The answer must be a single number: how many lines of the records below contain "CROSS".

** Given information follows **

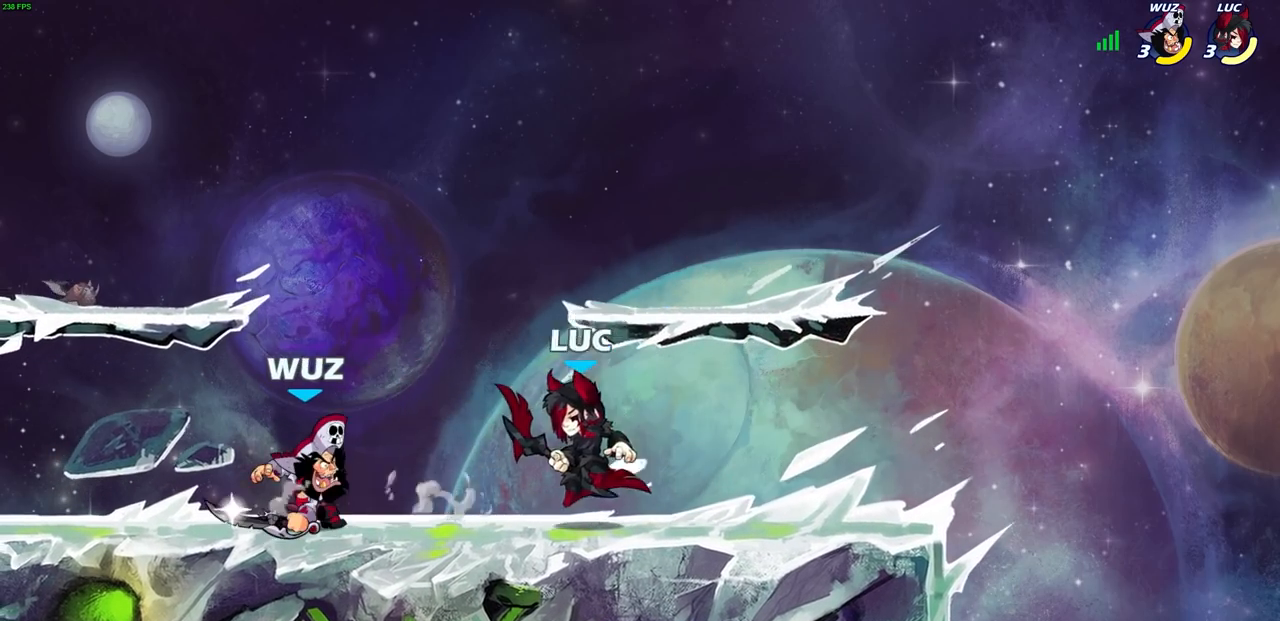
{"buttons": [], "left_stick": "down-left", "right_stick": "center", "events": [[33, "CROSS", "down"], [33, "left_stick", "up"], [200, "CROSS", "up"], [350, "left_stick", "left"], [467, "left_stick", "down-left"]]}
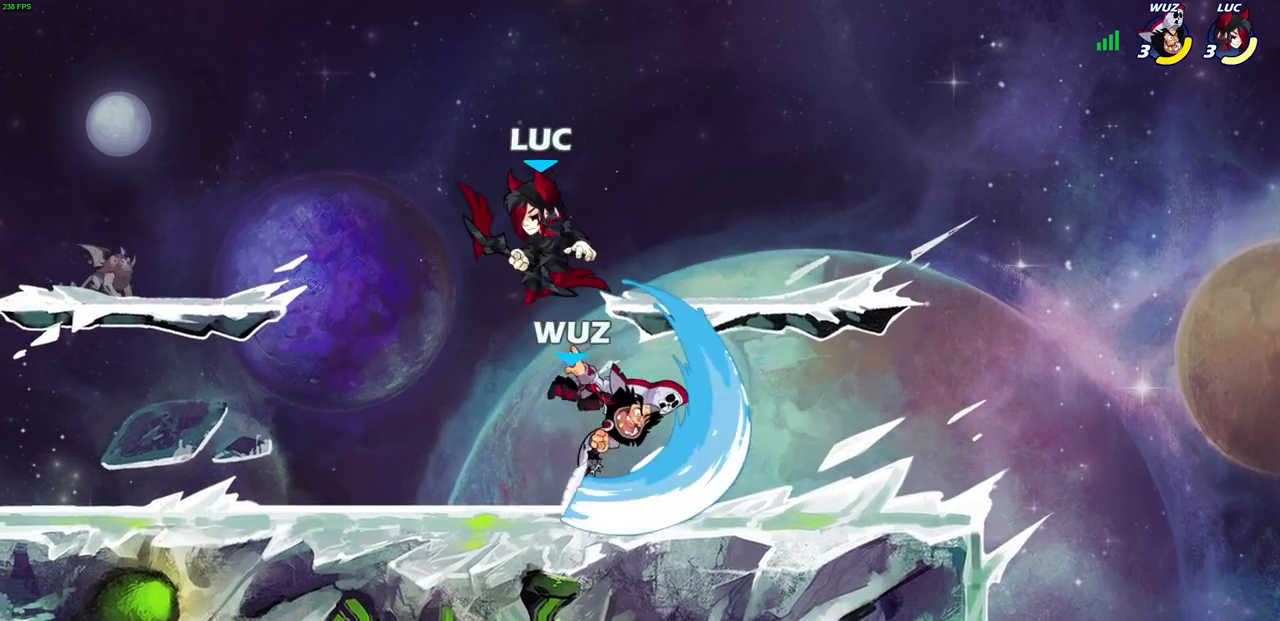
{"buttons": [], "left_stick": "right", "right_stick": "center", "events": [[133, "left_stick", "right"], [150, "SQUARE", "down"], [250, "SQUARE", "up"]]}
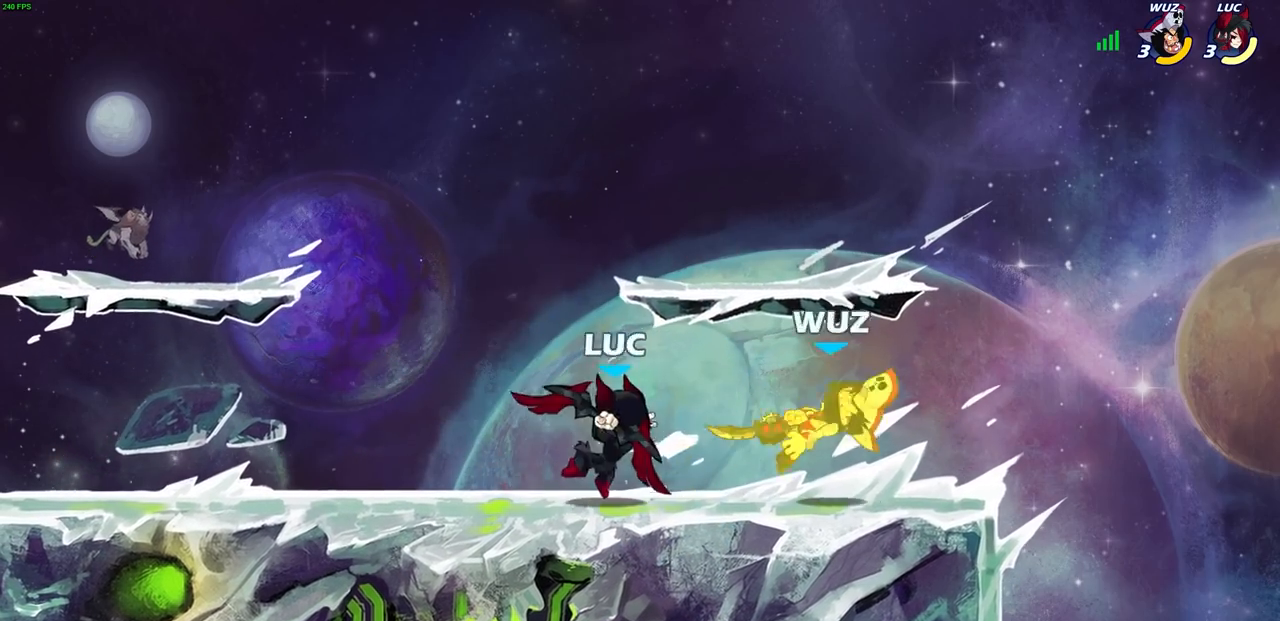
{"buttons": [], "left_stick": "center", "right_stick": "center", "events": [[133, "left_stick", "down"], [167, "CIRCLE", "down"], [250, "CIRCLE", "up"], [250, "left_stick", "center"]]}
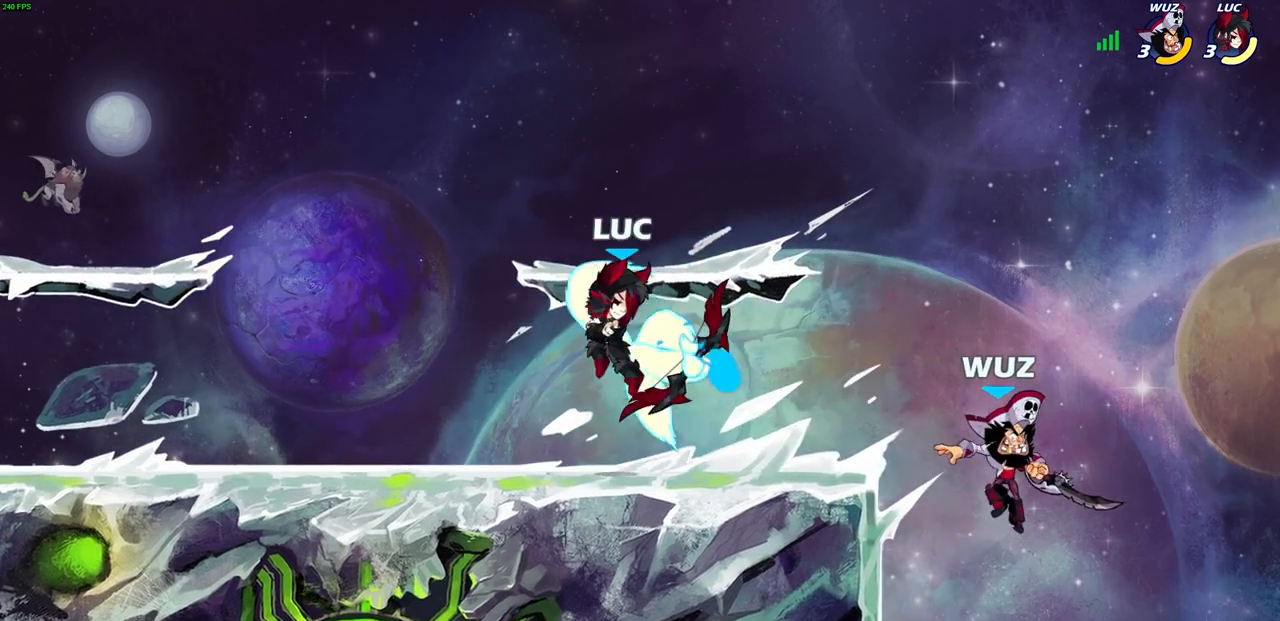
{"buttons": [], "left_stick": "center", "right_stick": "center", "events": []}
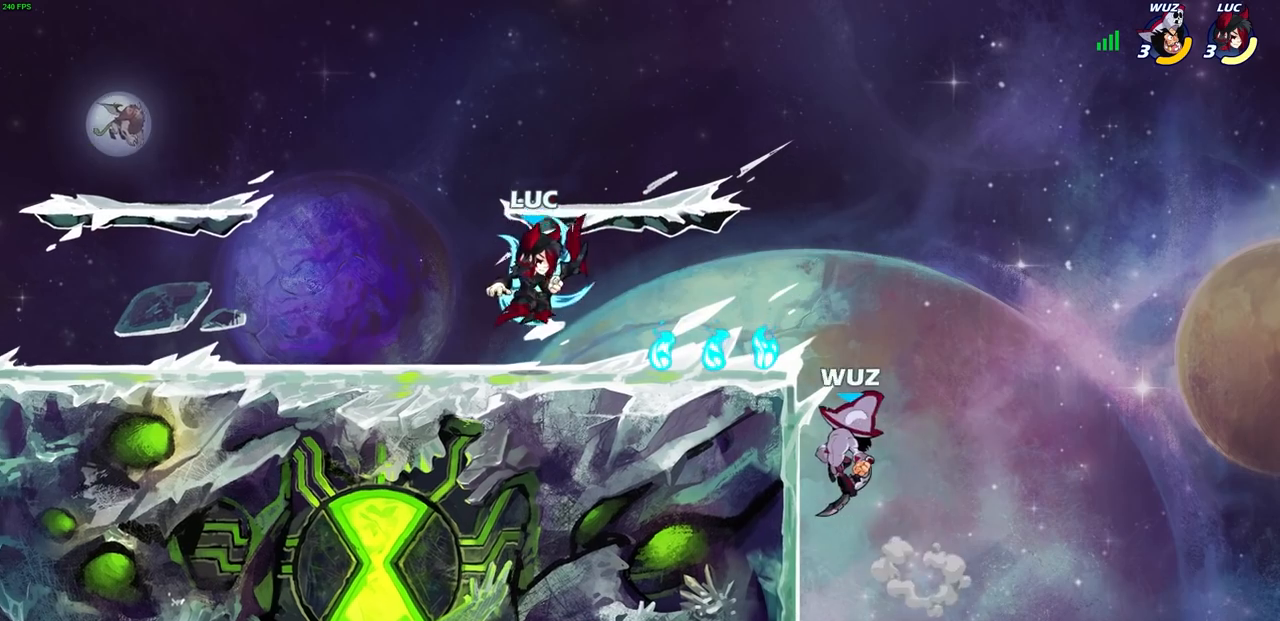
{"buttons": [], "left_stick": "right", "right_stick": "center"}
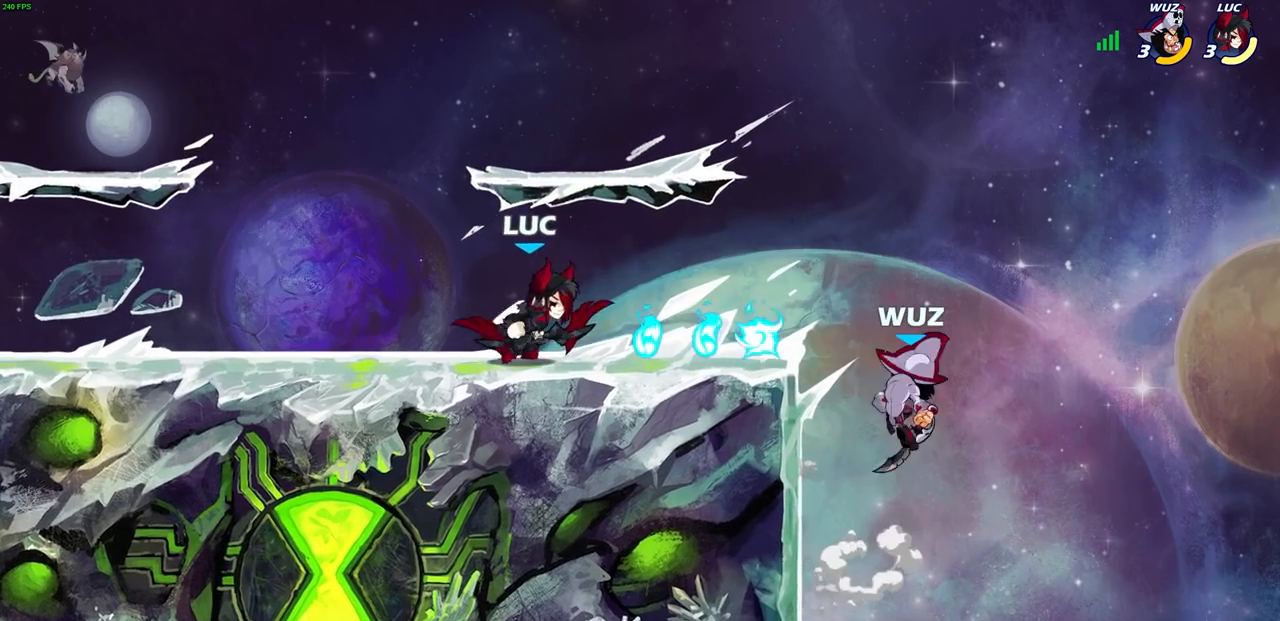
{"buttons": [], "left_stick": "center", "right_stick": "center", "events": [[33, "R2", "down"], [50, "CROSS", "down"], [83, "SQUARE", "down"], [83, "left_stick", "down"], [133, "right_stick", "down-left"], [150, "CROSS", "up"], [150, "R2", "up"], [150, "SQUARE", "up"], [183, "left_stick", "center"], [183, "right_stick", "center"]]}
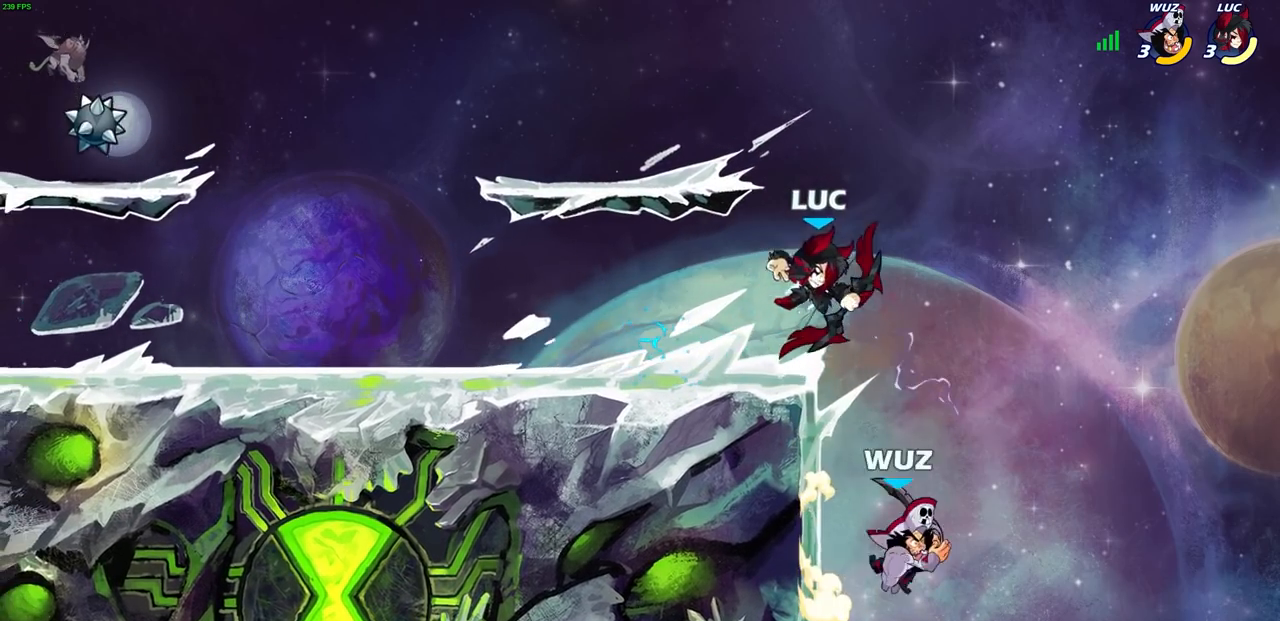
{"buttons": ["CIRCLE"], "left_stick": "down-left", "right_stick": "center", "events": [[167, "CROSS", "down"], [233, "left_stick", "down-right"], [283, "CIRCLE", "down"], [283, "left_stick", "down-left"], [317, "CROSS", "up"]]}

** End of Given information **

Output of the exercise:
3